By all accounts, the turnout for protests on Monday, December 7, and in the following days was massive. Videos emerged of protests at dozens of universities. For the first time, provincial cities were at the forefront of the movement; students in Ghom, Tabriz, Kashan and Mashhad were notably active. Sporadic violence and arrests were reported mostly in Tehran[ss1] . (http://www.facebook.com/l/741e8;thelede.blogs.nytimes.com/2009/12/07/latest-updates-on-new-protests-in-iran/)
The most notable arrest was that of student leader Majid Tavakoli. Immediately following his arrest, the Fars news agency, affiliated with the Revolutionary Guard, published a photo of Tavakoli wearing a black veil (chador). This attempt to humiliate him backfired immediately, with thousands of Iranian men posting photos of themselves wearing the veil in a show of support for Majid Tavakoli. (http://www.facebook.com/l/741e8;thelede.blogs.nytimes.com/2009/12/10/more-support-for-detained-iranian-student/)
On Thursday, December 10, the state-run television network aired video footage of unidentified individuals tearing a picture of Ayatollah Ruhollah Khomeini, the founder of the Islamic Republic. This act was seen by many as an attempt by the coup government to create public outrage at the desecration of Khomeini’s image. Opposition leader Mir Hossein Mousavi quickly denounced it as a highly suspicious act and possibly a trick by hardliners (http://www.facebook.com/l/741e8;www.csmonitor.com/World/Middle-East/2009/1214/Iran-protesters-say-torn-Khomeini-photos-were-staged). He subsequently said he would request a permit to demonstrate against those who tore the photo of Khomeini. Following his statement, hundreds of students gathered inside Tehran University holding green photos of Khomeini.
On Sunday, December 13, Supreme Leader Ayatollah Khamenei, detailed his perceptions of the Green Movement and the events that followed the elections. His speech was at times threatening and at times conciliatory towards the leaders of the opposition. He blamed the country’s troubles squarely on foreigners and ordered opposition leaders to distance themselves from protesters and refrain from opposing the Islamic Republic, calling them his former brothers. (http://www.facebook.com/l/741e8;www.leader.ir/langs/en/index.php?p=contentShow&id=6212)
Following Khamenei’s speech, news agencies such as Fars and Kayhan intensified their attacks on opposition leaders, calling for the arrest of the heads of the “conspiracy.” At the same time, Intelligence Minister Heydar Moslehi, as well as former judiciary chief and current Guardian Council member Ayatollah Yazdi, stepped up their criticism of Ayatollah Rafsanjani, head of the Assembly of Experts (the body theoretically in charge of choosing and monitoring the supreme leader). (http://www.facebook.com/l/741e8;enduringamerica.com/2009/12/16/iran-document-the-rafsanjani-speech-in-mashhad-6-december/) Rafsanjani was accused of speaking “in line” with protesters and “promoting” the idea that the supreme leader should step down if the people so desired. Earlier in the week, while in Mashhad, Rafsanjani had criticized the coup government for deploying the Basij and Revolutionary Guard against protesters.
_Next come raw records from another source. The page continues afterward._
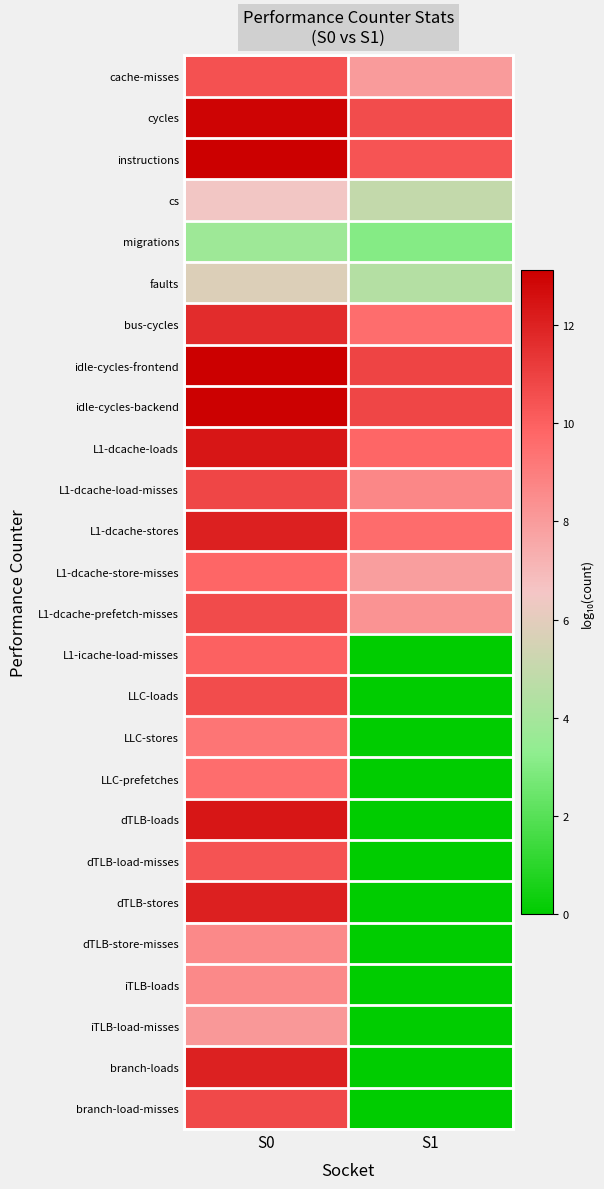

Reading right to left, transcribe all the data shown in this chart.

cache-misses: S1=8.0	S0=10.5
cycles: S1=10.6	S0=12.9
instructions: S1=10.4	S0=13.1
cs: S1=4.9	S0=6.5
migrations: S1=3.1	S0=3.8
faults: S1=4.5	S0=5.8
bus-cycles: S1=9.5	S0=11.7
idle-cycles-frontend: S1=10.9	S0=13.1
idle-cycles-backend: S1=10.8	S0=13.1
L1-dcache-loads: S1=9.8	S0=12.4
L1-dcache-load-misses: S1=8.7	S0=10.8
L1-dcache-stores: S1=9.6	S0=12.1
L1-dcache-store-misses: S1=7.9	S0=9.8
L1-dcache-prefetch-misses: S1=8.3	S0=10.7
L1-icache-load-misses: S1=0.0	S0=10.0
LLC-loads: S1=0.0	S0=10.6
LLC-stores: S1=0.0	S0=9.3
LLC-prefetches: S1=0.0	S0=9.6
dTLB-loads: S1=0.0	S0=12.4
dTLB-load-misses: S1=0.0	S0=10.4
dTLB-stores: S1=0.0	S0=12.1
dTLB-store-misses: S1=0.0	S0=8.7
iTLB-loads: S1=0.0	S0=8.6
iTLB-load-misses: S1=0.0	S0=8.1
branch-loads: S1=0.0	S0=12.0
branch-load-misses: S1=0.0	S0=10.7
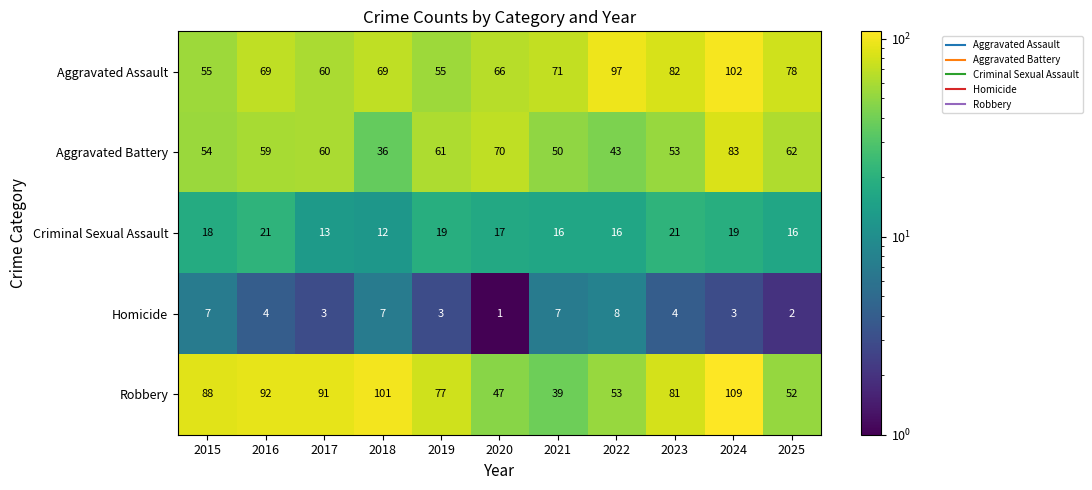

The Criminal Sexual Assault series shows 19 at 2019. True or false?

True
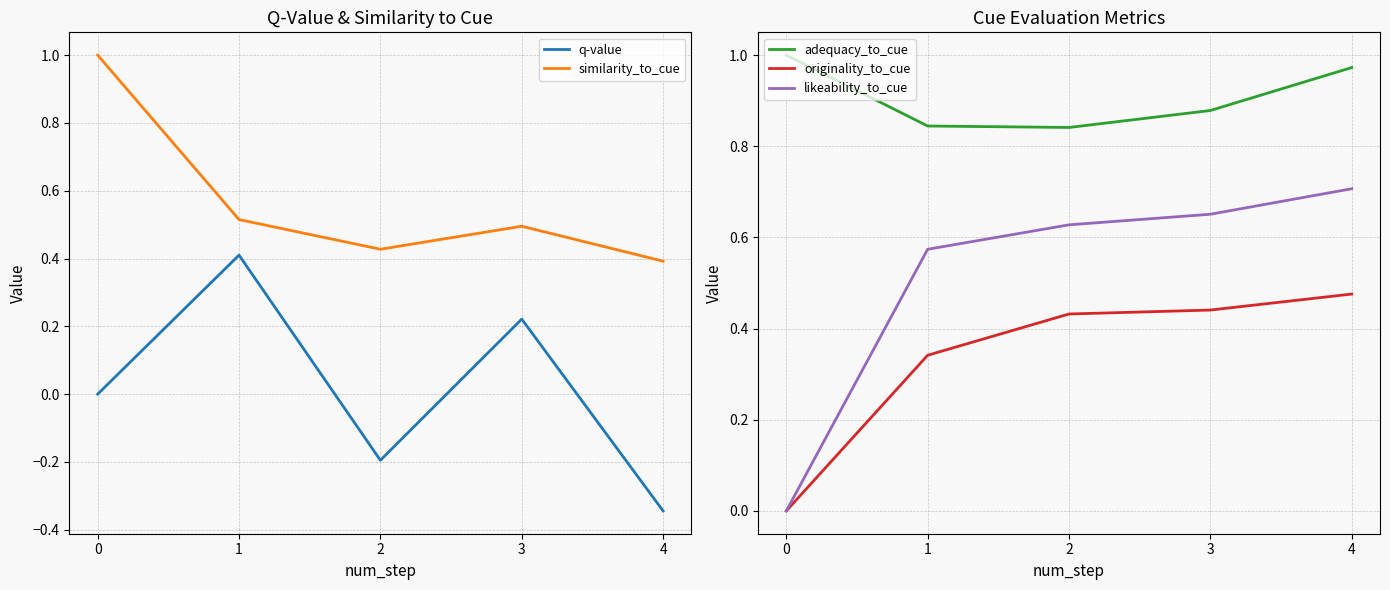

How many values in the q-value series are below 0?

2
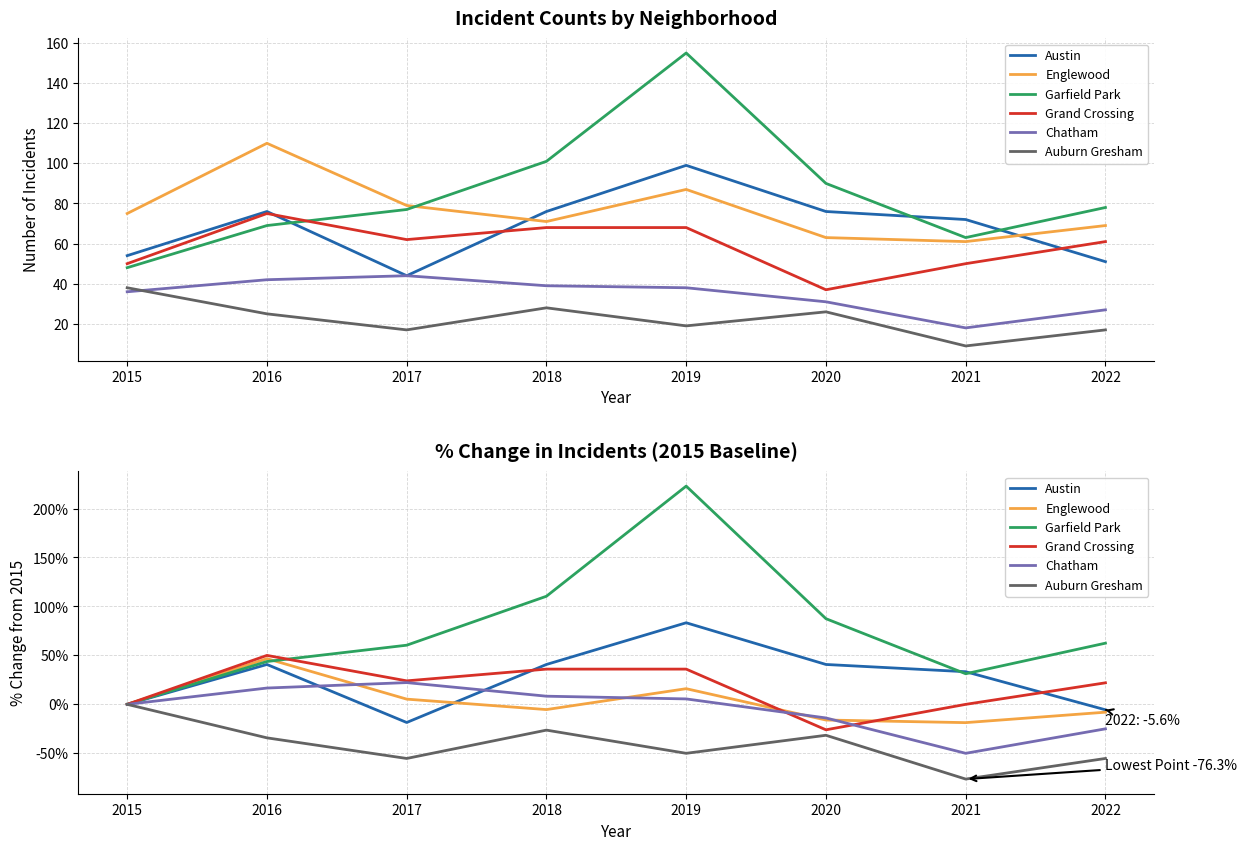

Reading right to left, transcribe all the data shown in this chart.

Austin: 2022=-5.6	2021=33.3	2020=40.7	2019=83.3	2018=40.7	2017=-18.5	2016=40.7	2015=0.0
Englewood: 2022=-8.0	2021=-18.7	2020=-16.0	2019=16.0	2018=-5.3	2017=5.3	2016=46.7	2015=0.0
Garfield Park: 2022=62.5	2021=31.2	2020=87.5	2019=222.9	2018=110.4	2017=60.4	2016=43.8	2015=0.0
Grand Crossing: 2022=22.0	2021=0.0	2020=-26.0	2019=36.0	2018=36.0	2017=24.0	2016=50.0	2015=0.0
Chatham: 2022=-25.0	2021=-50.0	2020=-13.9	2019=5.6	2018=8.3	2017=22.2	2016=16.7	2015=0.0
Auburn Gresham: 2022=-55.3	2021=-76.3	2020=-31.6	2019=-50.0	2018=-26.3	2017=-55.3	2016=-34.2	2015=0.0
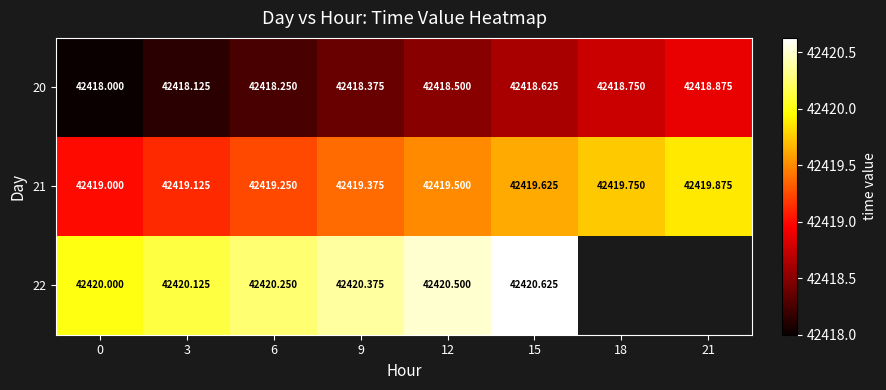

True or false: 22 has a value of 42420.5 at 12.

True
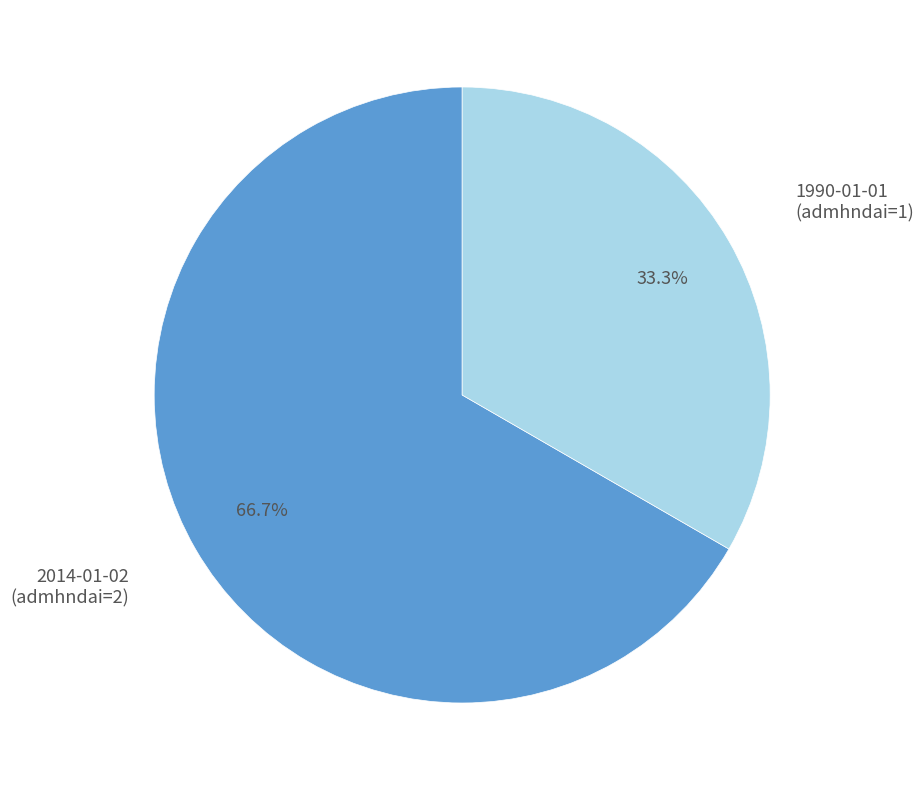

Is there a majority slice in this chart?

Yes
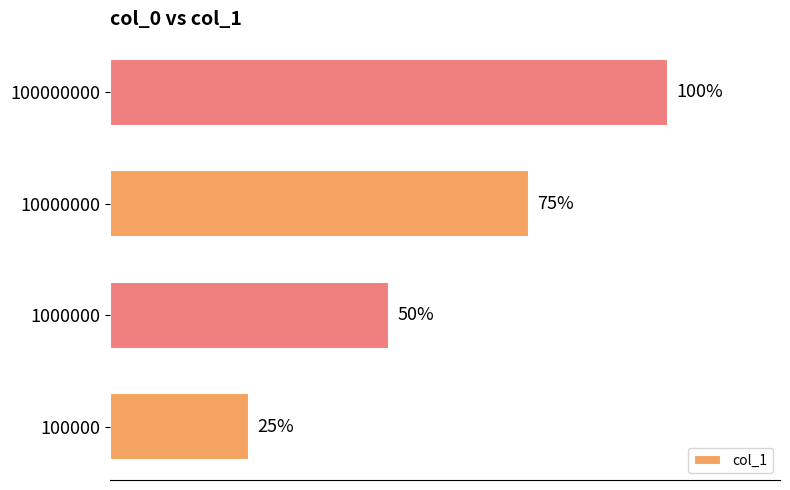

List the labels in order of value, smallest first.

100000, 1000000, 10000000, 100000000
On Tuesday, December 15, Mousavi and former Iranian president Mohammad Khatami addressed Iranian students in separate video messages. Khatami encouraged students to stand against what he called “the coup government,” reminding them that they are at the forefront of a 100 year-old struggle for civil rights. Mousavi encouraged students to continue their resistance, urging them to be alert and to avoid falling prey to the government’s provocations.